▶ **EXERCISE INSTRUCTIONS**: When the line containing "проведено УЗИ органов" appears in the entries below, begin printing there and stop after the line containing "Основной принцип при"; print each of those lines exactly and no other line.

▶ **RECORD EXTRACTS**:

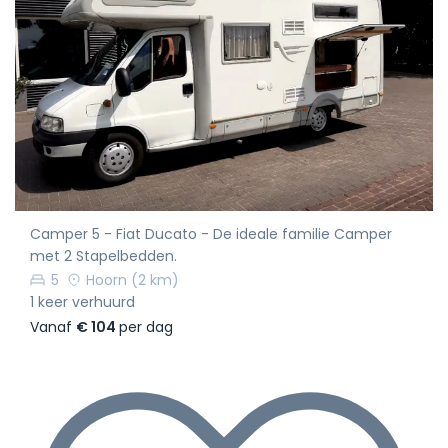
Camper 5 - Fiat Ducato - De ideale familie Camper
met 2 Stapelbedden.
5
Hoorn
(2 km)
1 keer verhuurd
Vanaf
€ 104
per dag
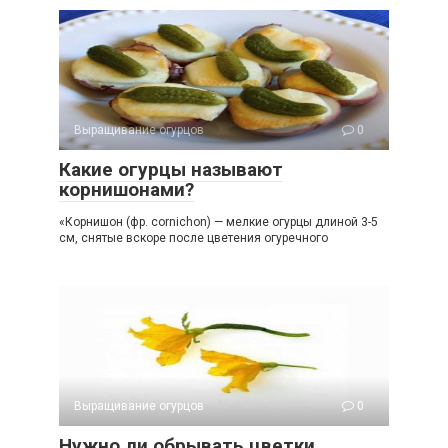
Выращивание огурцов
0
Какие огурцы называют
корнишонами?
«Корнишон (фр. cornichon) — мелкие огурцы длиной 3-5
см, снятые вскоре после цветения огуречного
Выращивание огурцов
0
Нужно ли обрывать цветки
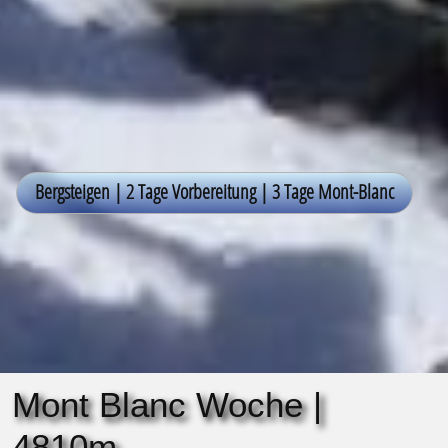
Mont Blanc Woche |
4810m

---

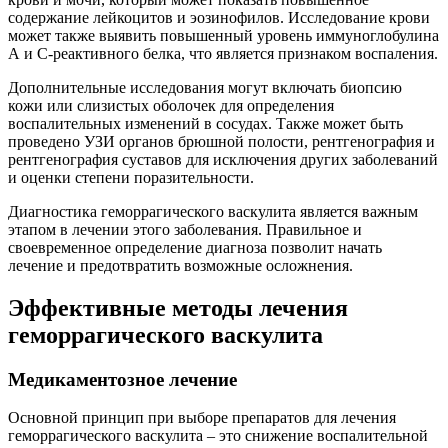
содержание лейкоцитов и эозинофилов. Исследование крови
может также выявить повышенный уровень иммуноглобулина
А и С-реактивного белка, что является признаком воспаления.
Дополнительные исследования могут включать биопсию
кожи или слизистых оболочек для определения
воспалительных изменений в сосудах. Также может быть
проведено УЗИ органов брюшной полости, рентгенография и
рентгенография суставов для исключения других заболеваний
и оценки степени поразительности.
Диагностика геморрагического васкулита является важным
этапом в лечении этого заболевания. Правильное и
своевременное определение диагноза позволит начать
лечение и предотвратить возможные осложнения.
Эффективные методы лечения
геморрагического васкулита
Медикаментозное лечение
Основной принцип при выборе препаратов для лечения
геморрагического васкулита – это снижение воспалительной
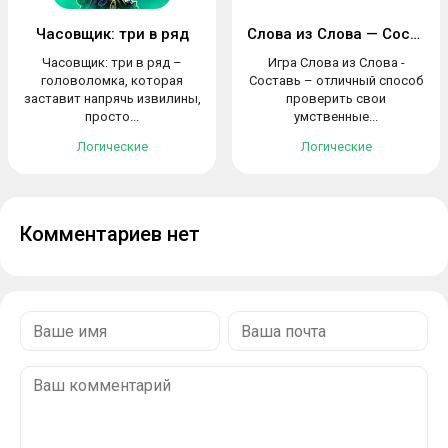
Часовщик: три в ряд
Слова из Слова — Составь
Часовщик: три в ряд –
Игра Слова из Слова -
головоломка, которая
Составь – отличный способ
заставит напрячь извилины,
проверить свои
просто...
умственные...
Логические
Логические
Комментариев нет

* * *

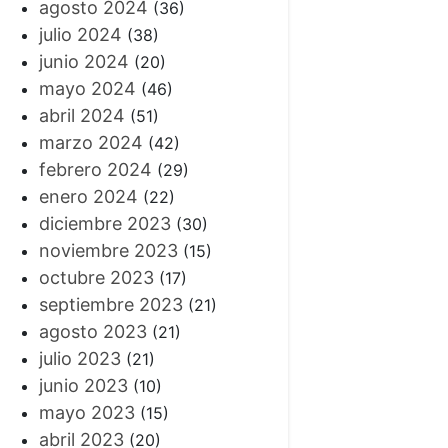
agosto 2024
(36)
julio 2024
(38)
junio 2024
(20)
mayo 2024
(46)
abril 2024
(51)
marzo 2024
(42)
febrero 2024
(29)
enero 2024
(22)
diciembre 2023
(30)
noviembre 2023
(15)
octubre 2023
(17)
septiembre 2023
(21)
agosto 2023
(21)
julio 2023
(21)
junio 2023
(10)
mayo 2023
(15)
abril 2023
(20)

▶ **WRITTEN ANSWER**:
проведено УЗИ органов брюшной полости, рентгенография и
рентгенография суставов для исключения других заболеваний
и оценки степени поразительности.
Диагностика геморрагического васкулита является важным
этапом в лечении этого заболевания. Правильное и
своевременное определение диагноза позволит начать
лечение и предотвратить возможные осложнения.
Эффективные методы лечения
геморрагического васкулита
Медикаментозное лечение
Основной принцип при выборе препаратов для лечения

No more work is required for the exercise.